Durbach Block Jaggers’ 20-storey Omnia apartment building has been completed in Sydney. It occupies a site at the “gateway” to Potts Point and Kings Cross.
Evocative of New York’s Flatiron Building and borrowing parts of its plan from Le Corbusier’s Unite d’Habitation in Marseille, the tower is wedged between Victoria Street and Darlinghurst Road – across from the landmark Coca-Cola billboard, erected in 1974.
An adaptive re-use of the site’s former 15-storey Mercure Hotel, the tower is distinctive for its curvaceous hourglass form and sculptural, tiled podium, which Durbach Block Jaggers director Neil Durbach describes as a “pale green version of the Coca-Cola sign.”
The tower comprises 135 apartments, including three dual-level penthouses. SJB designed the interiors for much of the building, while Studio Aria designed the penthouses. Aspect Studio was responsible for the landscape design.

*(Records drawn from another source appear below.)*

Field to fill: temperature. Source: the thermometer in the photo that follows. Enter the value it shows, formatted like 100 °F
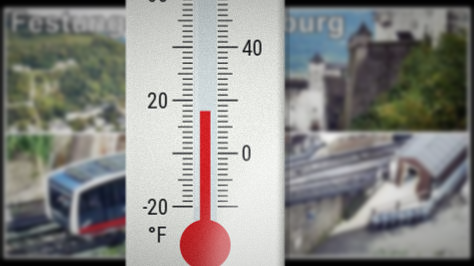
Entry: 16 °F
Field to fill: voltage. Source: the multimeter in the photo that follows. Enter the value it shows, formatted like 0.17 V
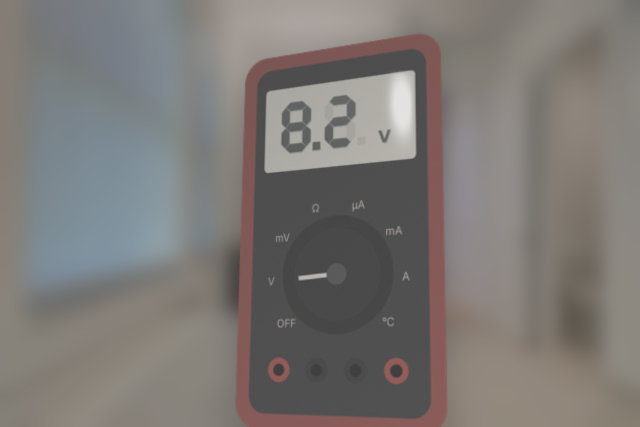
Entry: 8.2 V
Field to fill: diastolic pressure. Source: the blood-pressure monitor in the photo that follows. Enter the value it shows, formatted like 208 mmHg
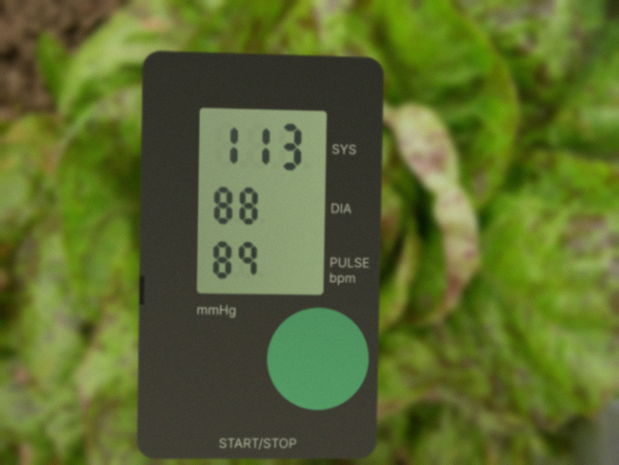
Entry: 88 mmHg
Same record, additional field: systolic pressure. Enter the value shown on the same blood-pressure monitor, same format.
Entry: 113 mmHg
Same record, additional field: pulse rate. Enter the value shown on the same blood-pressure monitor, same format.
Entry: 89 bpm
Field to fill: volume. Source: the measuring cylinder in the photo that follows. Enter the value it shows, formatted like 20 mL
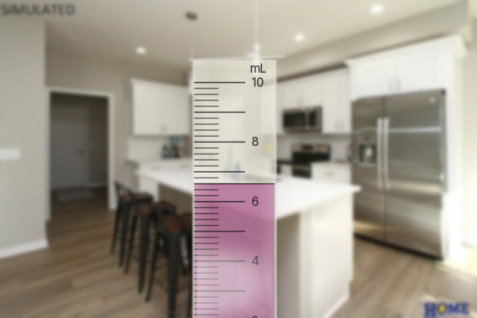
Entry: 6.6 mL
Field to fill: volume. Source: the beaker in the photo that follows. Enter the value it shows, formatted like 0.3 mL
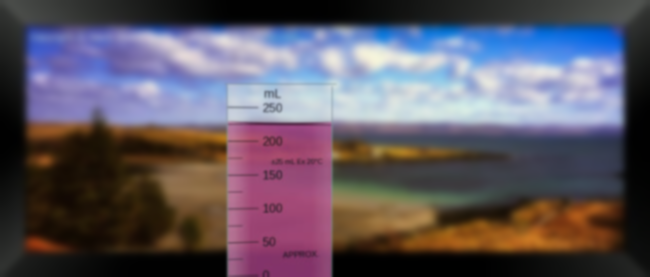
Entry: 225 mL
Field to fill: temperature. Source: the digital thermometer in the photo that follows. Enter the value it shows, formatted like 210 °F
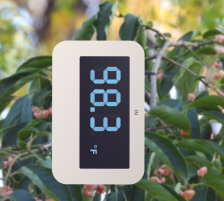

Some of the apartments feature sections inspired by the 1952 Unite d’Habitation, where the apartments are dual level and L-shaped in section, allowing one level to have access to natural light and ventilation at both ends.
Speaking with ArchitectureAU earlier this year, Neil Durbach described the building’s distinctive appearance, noting that the façade features 200 distinct elements.
“It’s a huge amount of variation, but the building looks incredibly calm; you would have no idea that it’s such a crazy series of components,” he said.
“I think with a lot of buildings, especially apartment buildings, there’s no variation but they sort of disguise it to look like there is variation.
“For us it was this inverted thing: you try to hide complexities, where as other people try to invent complexities.”
The building’s hourglass shape was achieved by decreasing the length of each slab by 180 mm per floor over 10 levels and then increasing the size of the slabs again.
The $320 million tower is the project of developer Greenland Australia. The company’s managing director Sherwood Luo said, “This exceptional build quality is important given Omnia’s high-profile location, which effectively redefines the gateway to Potts Point and Kings Cross, one of Sydney’s most iconic food and beverage and entertainment precincts.”